### Bagian Dokumen
··········

Maksudnya, pemerintah dan kaum intelektual nggak usah muluk-muluk
ngomongin kebangkitan bangsa. Yang penting bisa mendengar&memahami
keinginan rakyat. 

dr. Soetomo dkk. bergerak karena prihatin pd keadaan bangsa waktu itu.
mereka ingin mengubah nasib rakyat. idenya sederhana, rakyat bisa
hidup lebih baik dengan pendidikan.

jadi, sesuatu yang besar, bisa jadi awalnya hanya ide sederhana.

[menurut saya sih gitu] masih ruwet..?



--- In ppiindia@yahoogroups.com, Ahmad Badrudduja
<[EMAIL PROTECTED]> wrote:
>
> Tulisan Sdr. Budiman ini kok ruwet sekali ya. Apa makna paragraf
berikut ini:
> 
> Pertanyaan reflektif kepada kita adalah sedekat mana jarak kedekatan
komunikasi sehari-hari kita dengan rakyat. Sedekat apa kita bisa
memahami pesan massa rakyat. Jadi, menurut saya, konteks kebangkitan
baru ini hanya perlu disederhanakan saja, sebagai sebuah teks baru,
sedangkan mekanisme prosesual pemberian maknanya hanya perlu
direfleksikan dari pengertian pada proses yang sama pada awal
kebangkitan pertama 1908.
> 
> AB
> 
> heri latief <[EMAIL PROTECTED]> wrote:                            
Menggali Jejak Kebangkitan
>  
>  Rabu, 21 Mei 2008
>  
>  Bagaimanakah kita harus memaknai seratus tahun kebangkitan
nasional? Rasa-rasanya, bagi kebanyakan orang saat ini, sebuah
perayaan sebagai bentuk parade sukacita bukanlah pilihan. Tentu tak
mungkin menabuh gendang dan menari di kala rakyat masih dibelenggu
oleh ancaman kesulitan hidup yang semakin menyesakkan hari demi hari.
>  
>  Mungkin sebuah perenungan akan lebih tepat. Perenungan untuk
mencari di manakah hilangnya jejak-jejak kebangkitan akan lebih
bermakna justru di tengah semakin sirnanya asa akibat perhelatan
tekanan kehidupan karena tersanderanya republik.

··········

### Catatan yang Ditampilkan
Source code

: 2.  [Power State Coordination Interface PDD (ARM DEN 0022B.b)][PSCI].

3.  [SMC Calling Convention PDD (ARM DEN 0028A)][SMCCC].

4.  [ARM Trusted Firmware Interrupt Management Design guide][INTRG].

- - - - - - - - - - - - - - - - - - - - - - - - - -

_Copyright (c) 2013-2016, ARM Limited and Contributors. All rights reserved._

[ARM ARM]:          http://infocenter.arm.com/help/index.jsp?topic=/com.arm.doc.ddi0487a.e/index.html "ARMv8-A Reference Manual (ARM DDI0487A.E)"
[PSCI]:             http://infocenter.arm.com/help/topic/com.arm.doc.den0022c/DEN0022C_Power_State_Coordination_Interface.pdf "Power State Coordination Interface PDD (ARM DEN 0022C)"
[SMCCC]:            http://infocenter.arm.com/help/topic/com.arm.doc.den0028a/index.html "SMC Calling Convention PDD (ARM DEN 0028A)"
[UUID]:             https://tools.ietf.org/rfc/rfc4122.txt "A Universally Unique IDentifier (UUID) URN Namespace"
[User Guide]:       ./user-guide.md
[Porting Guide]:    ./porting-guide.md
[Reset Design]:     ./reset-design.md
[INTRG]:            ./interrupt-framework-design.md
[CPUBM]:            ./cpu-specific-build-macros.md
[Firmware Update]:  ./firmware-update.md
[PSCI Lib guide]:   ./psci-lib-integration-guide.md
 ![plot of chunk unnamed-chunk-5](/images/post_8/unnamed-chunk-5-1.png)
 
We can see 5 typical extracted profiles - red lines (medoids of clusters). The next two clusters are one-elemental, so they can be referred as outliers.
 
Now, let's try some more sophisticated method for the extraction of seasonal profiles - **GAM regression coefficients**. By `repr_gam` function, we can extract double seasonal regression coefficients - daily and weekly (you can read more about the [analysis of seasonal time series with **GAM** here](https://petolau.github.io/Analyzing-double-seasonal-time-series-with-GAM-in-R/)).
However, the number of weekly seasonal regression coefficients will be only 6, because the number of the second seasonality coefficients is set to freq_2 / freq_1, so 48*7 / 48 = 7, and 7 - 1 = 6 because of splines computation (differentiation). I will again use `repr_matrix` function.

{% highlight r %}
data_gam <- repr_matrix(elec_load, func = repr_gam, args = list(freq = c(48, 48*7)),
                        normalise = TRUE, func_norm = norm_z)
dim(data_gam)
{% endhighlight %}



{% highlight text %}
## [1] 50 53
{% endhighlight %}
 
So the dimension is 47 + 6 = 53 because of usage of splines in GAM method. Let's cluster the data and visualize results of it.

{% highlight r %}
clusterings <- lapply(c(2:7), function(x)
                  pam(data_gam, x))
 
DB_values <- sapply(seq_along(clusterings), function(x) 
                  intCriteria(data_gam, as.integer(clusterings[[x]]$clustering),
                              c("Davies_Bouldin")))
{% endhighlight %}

··········

### Soal Latihan
Tolong tulis ulang seluruh bagian tulisan tentang kebangkitan bangsa mulai dari "Maksudnya, pemerintah dan" hingga "hanya ide sederhana.", dan ganti "pendidikan" dengan "ilmu pengetahuan". Catatan tersebut adalah bahan terpisah dari tulisan.

### Jawaban Soal
Maksudnya, pemerintah dan kaum intelektual nggak usah muluk-muluk
ngomongin kebangkitan bangsa. Yang penting bisa mendengar&memahami
keinginan rakyat. 

dr. Soetomo dkk. bergerak karena prihatin pd keadaan bangsa waktu itu.
mereka ingin mengubah nasib rakyat. idenya sederhana, rakyat bisa
hidup lebih baik dengan ilmu pengetahuan.

jadi, sesuatu yang besar, bisa jadi awalnya hanya ide sederhana.